O medo da mudança, o medo da vergonha, o medo do que os adversários vão falar, medo do que a mídia vai dizer, medo dos comentários em grupos fechados de whatsapp, medo, medo, medo. Não há nada que se possa fazer quando o medo domina a maioria, estabelece suas "verdades", absorve até os cérebros que pensávamos ser imunes à auto depreciação. No futebol, vence o de sempre. Com pesar, abandonamos este projeto de criar um jeito próprio de jogar, que não foi implantado sem base científica, estudos e respaldo técnico. Não era a hora de declinar desta proposta. Sabemos que iniciativas como esta levam um pouco mais de tempo para darem o retorno que esperamos. Há a necessidade da compreensão de várias partes envolvidas.
Se poderia dar certo? Não tenho dúvida que sim. Vimos este time, com esta mesma proposta, chegar a ter momentos brilhantes no início. Jogos que fomos muito bem, que nos fez ser tema de debates e que despertaram a curiosidade pelo simples fato de termos surpreendido a todos. Quem garante que com ajustes não poderíamos manter o planejado? Se chegamos a jogar tão bem por que não poderíamos corrigir e voltar à rota?
Mas tudo isso não foi em vão. Plantamos a semente, apresentamos um caminho e preparamos o terreno para a mudança que em breve vai varrer o "de sempre" do mapa. Como o meteoro para os dinossauros. O perfil dos novos torcedores mudou, o modelo de torcidas organizadas como exércitos beligerantes também não tem mais lugar, e o formato dos campeonatos vai mudar radicalmente com o novo Mundial de Clubes, com 24 times. O futebol se tornou uma atração global, campeonatos locais já não têm o menor apelo. Temos dito isso desde a primeira vez que jogamos o campeonato estadual com um time alternativo, já ha alguns anos. Qual foi a reação? Conflito, oposição e falta de compreensão do que está por vir. Se não inovarmos, vamos ficar de fora dos grandes eventos, que hoje com a tecnologia se tornaram dominantes e em escala global.

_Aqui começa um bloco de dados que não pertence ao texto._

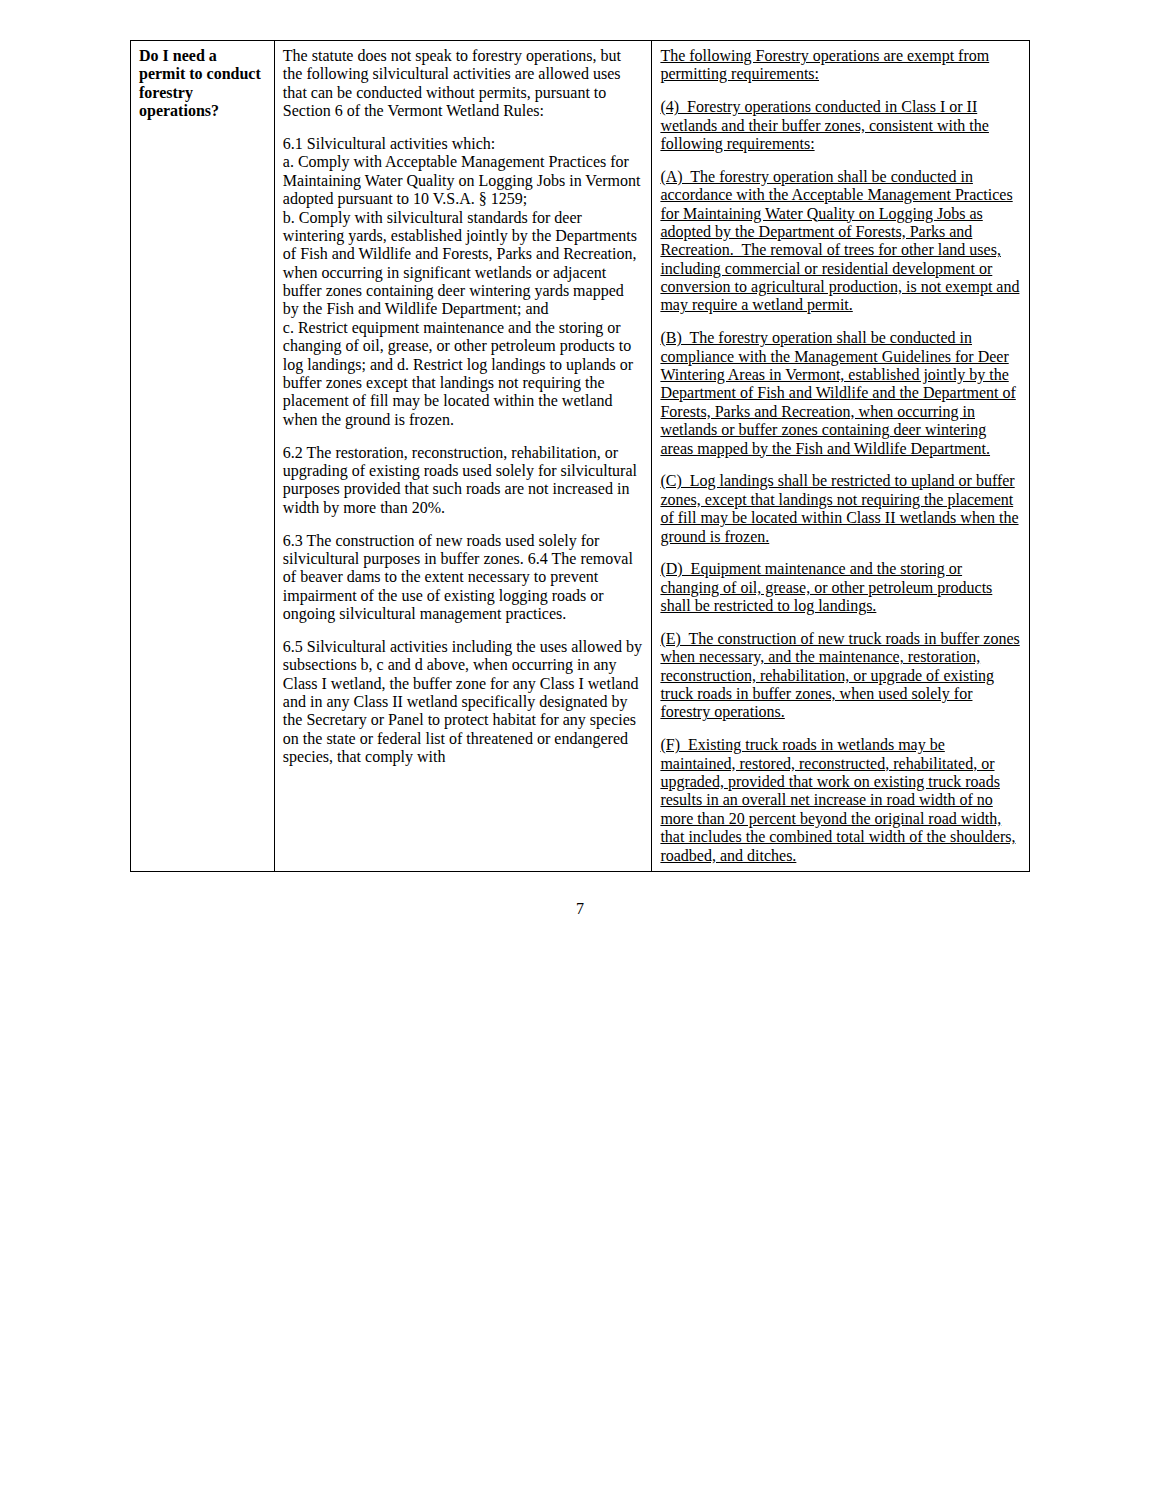| Do I need a permit to conduct forestry operations? | The statute does not speak to forestry operations, but the following silvicultural activities are allowed uses that can be conducted without permits, pursuant to Section 6 of the Vermont Wetland Rules: 6.1 Silvicultural activities which: a. Comply with Acceptable Management Practices for Maintaining Water Quality on Logging Jobs in Vermont adopted pursuant to 10 V.S.A. § 1259; b. Comply with silvicultural standards for deer wintering yards, established jointly by the Departments of Fish and Wildlife and Forests, Parks and Recreation, when occurring in significant wetlands or adjacent buffer zones containing deer wintering yards mapped by the Fish and Wildlife Department; and c. Restrict equipment maintenance and the storing or changing of oil, grease, or other petroleum products to log landings; and d. Restrict log landings to uplands or buffer zones except that landings not requiring the placement of fill may be located within the wetland when the ground is frozen. 6.2 The restoration, reconstruction, rehabilitation, or upgrading of existing roads used solely for silvicultural purposes provided that such roads are not increased in width by more than 20%. 6.3 The construction of new roads used solely for silvicultural purposes in buffer zones. 6.4 The removal of beaver dams to the extent necessary to prevent impairment of the use of existing logging roads or ongoing silvicultural management practices. 6.5 Silvicultural activities including the uses allowed by subsections b, c and d above, when occurring in any Class I wetland, the buffer zone for any Class I wetland and in any Class II wetland specifically designated by the Secretary or Panel to protect habitat for any species on the state or federal list of threatened or endangered species, that comply with | The following Forestry operations are exempt from permitting requirements: (4) Forestry operations conducted in Class I or II wetlands and their buffer zones, consistent with the following requirements: (A) The forestry operation shall be conducted in accordance with the Acceptable Management Practices for Maintaining Water Quality on Logging Jobs as adopted by the Department of Forests, Parks and Recreation. The removal of trees for other land uses, including commercial or residential development or conversion to agricultural production, is not exempt and may require a wetland permit. (B) The forestry operation shall be conducted in compliance with the Management Guidelines for Deer Wintering Areas in Vermont, established jointly by the Department of Fish and Wildlife and the Department of Forests, Parks and Recreation, when occurring in wetlands or buffer zones containing deer wintering areas mapped by the Fish and Wildlife Department. (C) Log landings shall be restricted to upland or buffer zones, except that landings not requiring the placement of fill may be located within Class II wetlands when the ground is frozen. (D) Equipment maintenance and the storing or changing of oil, grease, or other petroleum products shall be restricted to log landings. (E) The construction of new truck roads in buffer zones when necessary, and the maintenance, restoration, reconstruction, rehabilitation, or upgrade of existing truck roads in buffer zones, when used solely for forestry operations. (F) Existing truck roads in wetlands may be maintained, restored, reconstructed, rehabilitated, or upgraded, provided that work on existing truck roads results in an overall net increase in road width of no more than 20 percent beyond the original road width, that includes the combined total width of the shoulders, roadbed, and ditches. |
7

O trem bala está passando mais uma vez e não tivemos o apoio para subir à bordo. Espero que o Atlético Paranaense siga fazendo a transformação que esperamos também no futebol, se antecipando e sendo protagonista das mudanças. Temos que nos antecipar ao meteoro. Quem se negar a entender, vai virar fóssil.
Estou saindo das quatro linhas, mas ninguém pode dizer que me faltou coragem para propor o novo. Meu sentimento no momento é de tristeza, mas minha consciência nunca esteve tão tranquila, ciente de que fiz o que pude antes que sejamos engolidos pela mudança.
Espero, de coração, que o amor incondicional ao clube se torne maior do que a paixão cega e fanática. Assim, poderemos continuar evoluindo.
"É muito melhor arriscar coisas grandiosas, alcançar triunfos e glórias, mesmo expondo-se a derrota, do que formar fila com os pobres de espírito, que nem gozam muito nem sofrem muito, porque vivem nessa penumbra cinzenta que não conhece vitória nem derrota" – Theodore Roosevelt.